Sunday, December 28, 2008

I, Voyager

I have both written about and photographed hotel rooms in which I've stayed.  There stretched a long era in my life during which I found myself in hotel rooms a lot but for no good reason.  I had a little money and often felt restless.  I would check into luxurious rooms too expensive for me on weekend or vacation-long excursions to nondescript locales, beach places, rural Massachusetts, downtown Seattle.  I'd spend more time in my room than a person traveling alone presumably would.  I'd hide out, and venture into the street or onto the water to sail or scuba dive.  I would pick up with a couple here or there for dinner or drinks in the bar, and glanced too shyly at women to help them provide the right kind of invitation for me to ask them out. I'd return from these trips more keyed up than when I'd left.

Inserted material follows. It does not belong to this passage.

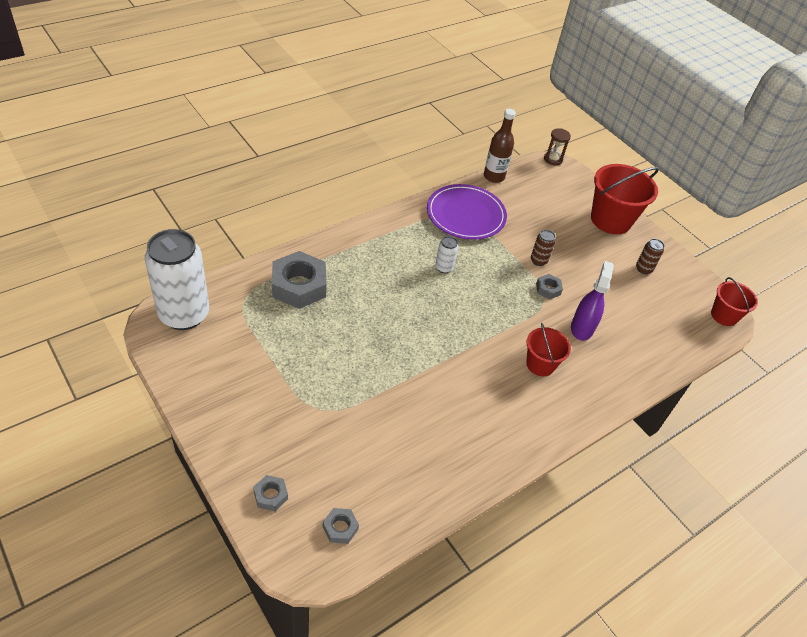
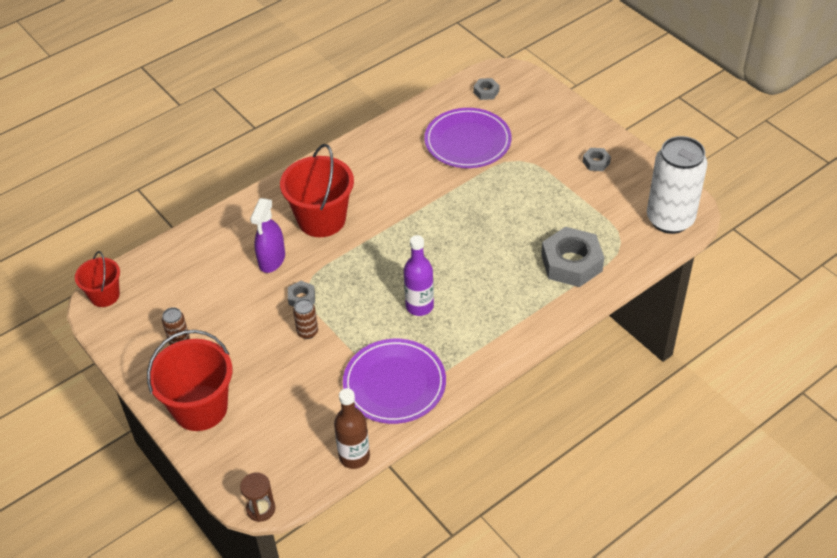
camera: 175 degrees left, 0 degrees up
grey nut [253,475,288,511] -> grey nut moved to [582,148,611,171]
white can [435,236,458,273] -> purple bottle [404,235,434,316]
red bucket [526,323,571,376] -> red bucket [280,144,354,237], size x1.71
none -> purple plate [424,108,511,168]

I once began a photo essay in which I photographed the rooms in which I stayed.  I had not quite sharp enough an eye to make them interesting, but the best of them could be haunting:  a coffee mug next to a television set showing an old movie in front of an empty, unmade bed; water stains around the door where driving wind and salt water off the Atlantic pushed through a porch door in Datona Beach; endless mirrors.  Some of these rooms were cheap, musty, dark places I stayed while motorcycling or driving across the country.  Some were lux, in places like The Turks and Caicos Islands, or on Great Exuma, in The Bahamas, or in Edinburgh, or London.

I gravitate to expensive hotels less often now, mostly because I can no longer afford them--much less afford them in London.  But, I do still like them.  I travel less frequently alone, too, but do sometimes--as now. When I return from Seattle later this week I'm checking in for a few nights into The Governor Hotel, for which there is an outstanding deal, on Expedia ($111 per night).  I will awake each morning with complicated feelings about why, and how, I arrived there.

1 comment:

David Loftus said...

This is lovely, David. It doesn't try to push too much significance out of the subject (and I mean, both hotel rooms and your emotional response), just lets it . . . be.